→ **Document section**:
===

Granted, the Saxons in order to avoid being forcibly merged with Calvinists back in Germany under the Prussians, migrated, but here in the states, the influence of Methodism and Baptists have crept into the LCMS and the ELCA steadily for years at times making them indistinguishable from either. I have been to many Lutheran churches which resemble a Methodist and/or Baptist church in theology, in "worship", etc. In fact, your prior President of the LCMS did everything he could to make Lutherans indistinguishable from Baptists and yet he was elected 3 times.
So quit blaming other people and blame yourself. (Most) LCMS Lutherans don't even know who they are and they hook their wagons to the theology d'jour which is evangelicalism and Baptist and Methodist.
Dear Pastor Peters, you are the only Lutheran I have ever heard say that Lutherans are not Protestants. This must be a very well kept secret, hidden away very deep (the Vatican Archives?).
Most Lutherans I have known, and that is a fairly large number of all stripes, have proudly proclaimed themselves to be Protestants.
Are you perhaps in the wrong place, Pastor Peters? Should you perhaps consider Anglicanism, Rome, or Orthodoxy?

===

→ **Source data**:

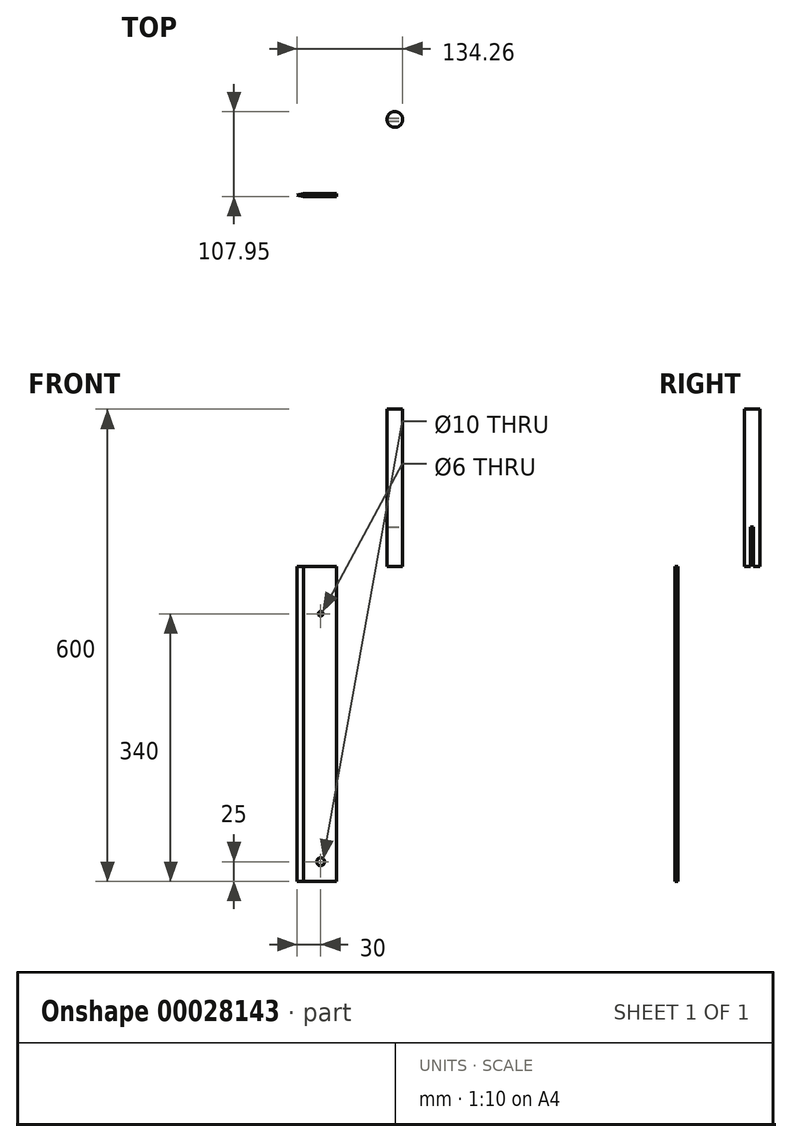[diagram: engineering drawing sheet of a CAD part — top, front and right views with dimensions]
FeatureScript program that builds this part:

===

→ **The tasks**:
1. In the comments on Lutheran identity, how many times was the prior President of the LCMS elected?
2. Write a continuation of the comments on Lutheran identity, beginning after their final sentence.

→ **Answers to each task**:
1. He was elected three times.

2.
Just because many folks accept the error does not make it right. Missouri is certainly imperfect, confused, and, to a certain extent corrupt. BUT that is in violation of our public confession, unlike the ELCA, which has altered that confession. As long as the confession remains pure (Sasse) there is the opportunity to purify the error. When the confess itself is corrupt, it is nearly impossible to restore what was lost. Missouri has corrupt practice and doctrine that violates its own confession but the possibility remains good that Missouri can restore what has been lost.
The mechanism to restore it is, in fact, what is controverted. Supervision is the means, or, to use Harrison's word, visitation. The truth is that conservatives and evangelical catholics are as resistant to supervision of doctrine and practice as the lunatic fringe. Missouri's problem is, as one wag has put it, not that we have no pope but that we have too many.
I have real hope for Missouri despite those embittered and rendered hopeless by years of struggle, who have given up and now sit on the sidelines condemning Harrison as barely better than Kieschnick. I understand their cynicism but I do not approve it.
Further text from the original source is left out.